— Вы согласны?
— Да!
— Вы хорошо обдумали свое решение?
— Да!
— Распишитесь.
«Обязуюсь не разглашать служебную информацию. В случае нарушения признаю правомерность применения ко мне высшей меры согласно статье… по законам военного времени…»
Подписываюсь.
«Обязуюсь докладывать по инстанции о любых недружелюбных контактах. В случае нарушения…»
Подписываюсь.
«Обязуюсь прервать всякие отношения с близкими и дальними родственниками и знакомыми… В случае…»
Подписываюсь.
— Только не думайте, что это формальность, — предостерег «вербовщик», — все положения, оговоренные в документах, имеют силу закона и в каждом пункте применяются буквально. Кроме того, мы оставляем за собой право любой параграф договора подтвердить действием.
Недооценил я поначалу этот пунктик. Пропустил мимо ушей. Думал, так, обычная бюрократия. А он был основой основ службы, в которой мне предстояло «трубить» всю отпущенную судьбой и начальством жизнь!
Наш договор не был стопкой бумаг, которая могла сгореть, или утратить свою силу, которую, передумав, можно было выбросить в мусорную корзину. Бумаги были лишь макушкой огромной пирамиды взаимного подчинения и принуждения. Контора умела удерживать свои кадры. И выцветшие чернила личной росписи здесь значили очень немного!
— Мужайся, курсант! — предупредил очередной кадровик-секретчик, — тебя ждут не самые приятные испытания. Ты готов?
— Да!
— Ты должен понять, что цели, которым мы служим, не разрешают прошлого. Мы не принадлежим себе. Мы всецело, со всеми потрохами с дня сегодняшнего до последнего принадлежим Учреждению. Для нас нет вчера, но только сегодня. Мы не можем позволить себе чувства, в том числе родственные. Это не совместимо с исполнением стоящих перед нами задач.
— Я понимаю!
— Ни черта ты не понимаешь! — вдруг сошел с казенного тона «вербовщик». — Постоянно, изо дня в день, до крышки гроба тебя будут ставить перед выбором. Или-или. И каждый раз с тебя будут требовать не слов, не бумажного росчерка — действия! И каждое такое действие будет все дальше вытеснять тебя из круга привычной жизни, обрезать последние пути к отступлению. Тебе разрешат больше чем прочим, но заставят платить стократ!
— Я понимаю!
— Ты готов пожертвовать прошлым?
И подчиняясь инерции игры в супермена, не в силах остановиться ценой признания собственной слабости и не представляя, чем уже завтра мне придется расплачиваться за собственное согласие, я сказал:
— Да!
— Тогда готовься к своей смерти!..
Я умер через неделю. Я умер для мира, для семьи, для друзей и, может быть, для себя самого.
Я умер.
Серую бумажку извещения, казенно-сочувствующие лица работников военкомата увидела моя мать.
«…числа …года Ваш сын погиб в результате несчастного случая при прохождении срочной службы в в/части…»
— Успокойтесь, мамаша. Сядьте, мамаша.
Крепкие солдаты крутили в тесном проеме подъезда цинковый гроб. Гроб с моим телом.
И все это — растерянность и шок матери, скребущий по стенам гроб, всхлипы младшей сестры, растерянную суету соседей, молчаливое отчаяние отца, полотенце, венки, табуретки я видел сам! Я видел все снова и снова, прокручивая пленку на экране монитора.
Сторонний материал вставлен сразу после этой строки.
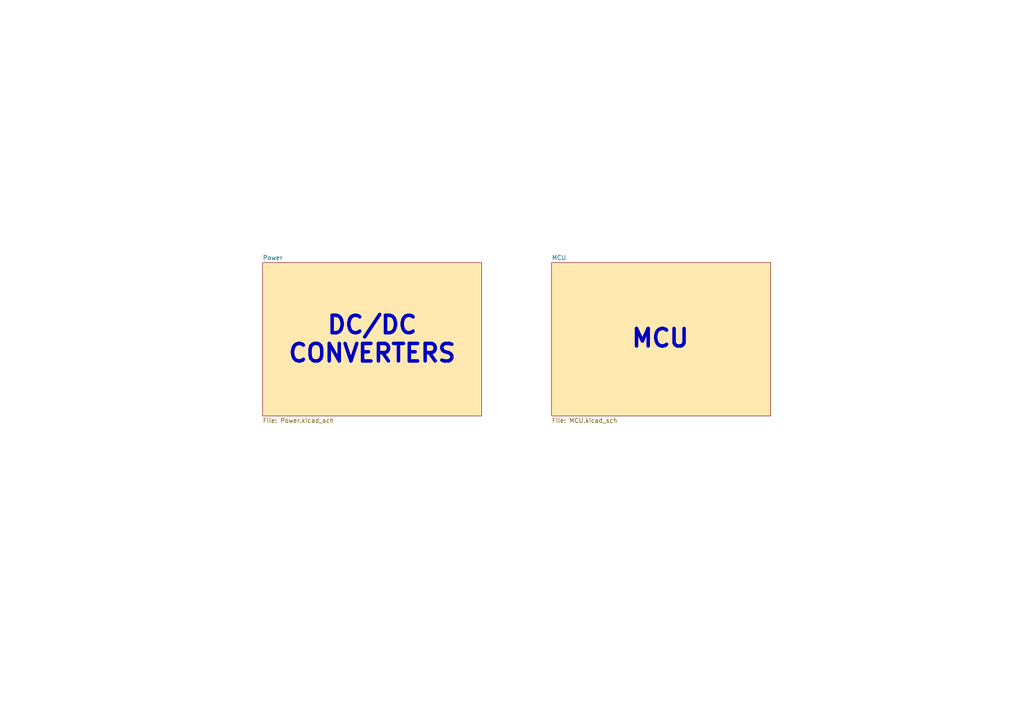
<source format=kicad_sch>
(kicad_sch
	(version 20231120)
	(generator "eeschema")
	(generator_version "8.0")
	(uuid "5f2938db-5c90-46e8-a743-e602e3a8039e")
	(paper "A4")
	(title_block
		(title "SynchGaze - Transmiter")
		(date "2024-09-21")
		(rev "1.0")
		(company "WM")
	)
	(lib_symbols)
	(text "MCU"
		(exclude_from_sim no)
		(at 191.516 98.298 0)
		(effects
			(font
				(size 5.08 5.08)
				(bold yes)
			)
		)
		(uuid "1d895082-b340-4566-aa9a-18119b4c53a2")
	)
	(text "DC/DC\nCONVERTERS"
		(exclude_from_sim no)
		(at 107.95 98.552 0)
		(effects
			(font
				(size 5.08 5.08)
				(thickness 1.016)
				(bold yes)
			)
		)
		(uuid "44881858-5e7b-4e35-827e-9a1b40b34d61")
	)
	(sheet
		(at 76.2 76.2)
		(size 63.5 44.45)
		(fields_autoplaced yes)
		(stroke
			(width 0.1524)
			(type solid)
		)
		(fill
			(color 255 233 176 1.0000)
		)
		(uuid "2a89835e-ba1e-4c3c-9584-cd8d13767b37")
		(property "Sheetname" "Power"
			(at 76.2 75.4884 0)
			(effects
				(font
					(size 1.27 1.27)
				)
				(justify left bottom)
			)
		)
		(property "Sheetfile" "Power.kicad_sch"
			(at 76.2 121.2346 0)
			(effects
				(font
					(size 1.27 1.27)
				)
				(justify left top)
			)
		)
		(instances
			(project "SynchGaze_Transmiter"
				(path "/5f2938db-5c90-46e8-a743-e602e3a8039e"
					(page "3")
				)
			)
		)
	)
	(sheet
		(at 160.02 76.2)
		(size 63.5 44.45)
		(fields_autoplaced yes)
		(stroke
			(width 0.1524)
			(type solid)
		)
		(fill
			(color 255 233 176 1.0000)
		)
		(uuid "482f71cf-a95e-4120-9c00-d45aa2a7a3af")
		(property "Sheetname" "MCU"
			(at 160.02 75.4884 0)
			(effects
				(font
					(size 1.27 1.27)
				)
				(justify left bottom)
			)
		)
		(property "Sheetfile" "MCU.kicad_sch"
			(at 160.02 121.2346 0)
			(effects
				(font
					(size 1.27 1.27)
				)
				(justify left top)
			)
		)
		(instances
			(project "SynchGaze_Transmiter"
				(path "/5f2938db-5c90-46e8-a743-e602e3a8039e"
					(page "2")
				)
			)
		)
	)
	(sheet_instances
		(path "/"
			(page "1")
		)
	)
)

</source>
Ах, как профессионален был оператор! Как близко показаны глаза матери, как отчетливо слышен скорбный шепот голосов, как все натурально и в то же время художественно. Куда там «Мосфильму»! А ведь снимал он скрытой камерой!
Цинк, конечно, вскрывать не разрешили, ссылаясь на вид травмированного тела. Гроб металлической громадой встал посреди комнаты. Моей комнаты. Я видел знакомый диван, стол, книги и… собственный гроб. И снова: слезы, причитания, вой матери, скорбь знакомых, школьных друзей.
— Вы еще можете все отменить. Вы можете сказать нет. Мы найдем способ исправить… — шептал на ухо инструктор. — Вы можете…
Но отчаяние и упрямство, стыд и гордость и еще страх и какая-то безнадежная злоба стискивали мои зубы. Я не желал показать им свою слабость. Я молчал. Я молчал! И своим молчанием говорил — да!
Но мало им было пассивного согласия. Молчание для них не было знаком согласия. Согласием для них было — действие! И только оно!